Shaw Nature Reserve, an extension of the Missouri Botanical Garden, includes 2,500 acres of natural Ozark landscape and managed plant collections. Come see restored and constructed natural habitats, 13 miles of hiking trails, wildflower garden, tall-grass prairie, wetland, forest, glade and Meramec River.
The Nature Reserve features a variety of settings in which visitors may enjoy the out-of-doors. The Pinetum is a 55-acre park-like expanse of meadows studded with plantings of conifers from around the world. In spring it comes alive with thousands of Narcissus and flowering trees. The Whitmire Wildflower Garden is a five-acre concentration of natural beauty in the form of Missouri and eastern U.S. native wildflowers in naturalistic plantings, accented by native grasses, shrubs and trees.

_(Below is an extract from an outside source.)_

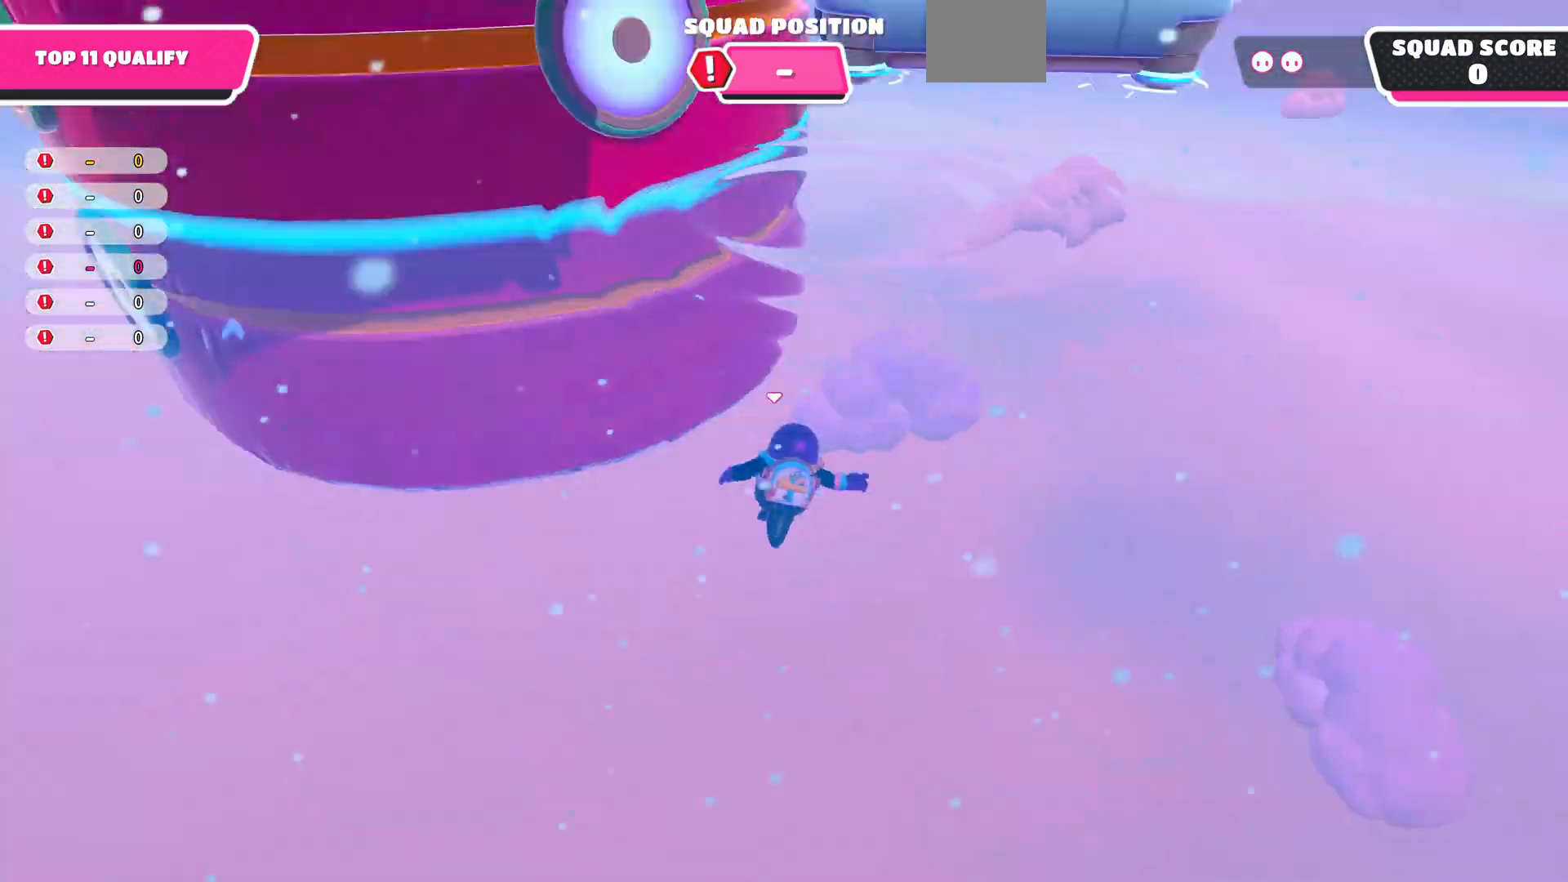
{"buttons": [], "left_stick": "center", "right_stick": "center", "events": [[133, "left_stick", "center"]]}
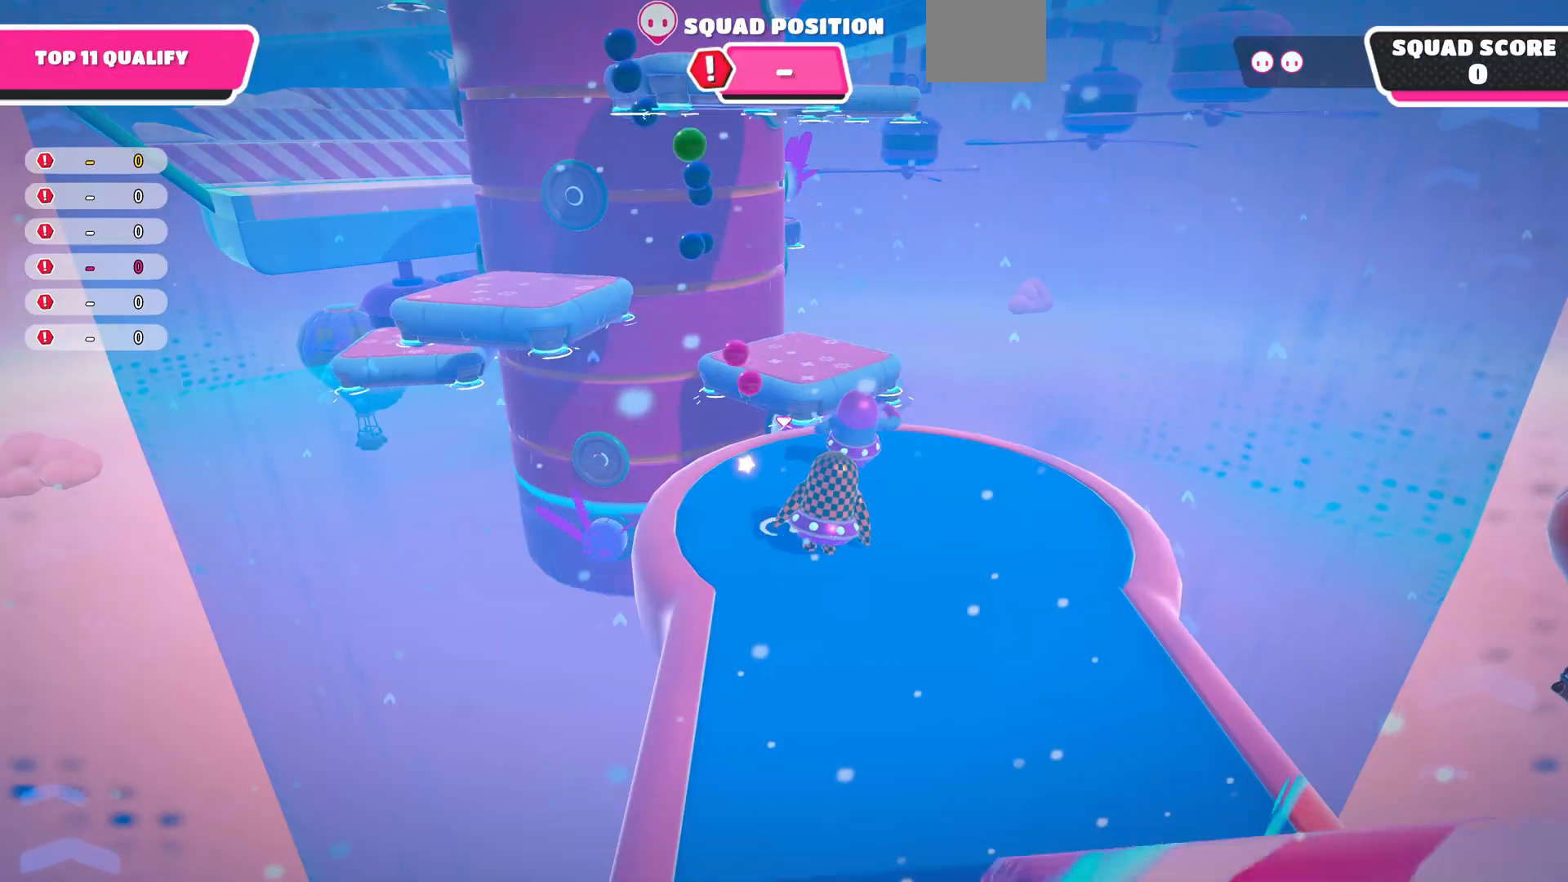
{"buttons": [], "left_stick": "up", "right_stick": "center", "events": [[367, "left_stick", "up"]]}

The Shaw Nature Reserve Ecological Reserve contains 13 miles of hiking trails through a full array of Ozark Border landscapes, including floodplain forest, oak-hickory woods, glades, bluffs, tallgrass prairie, savanna and marsh wetlands. The latter three are landscapes which once covered much of Missouri and are being restored or recreated from former farmland in the Nature Reserve.
The Joseph H. Bascom House, an elegant brick mansion, built in 1879 contains a splendid array of exhibits made possible by a challenge grant from the Missouri Department of Conservation. The exhibit, entitled "People on the Land", illustrates the broad environmental and conservation themes so important to the Nature Reserve's mission.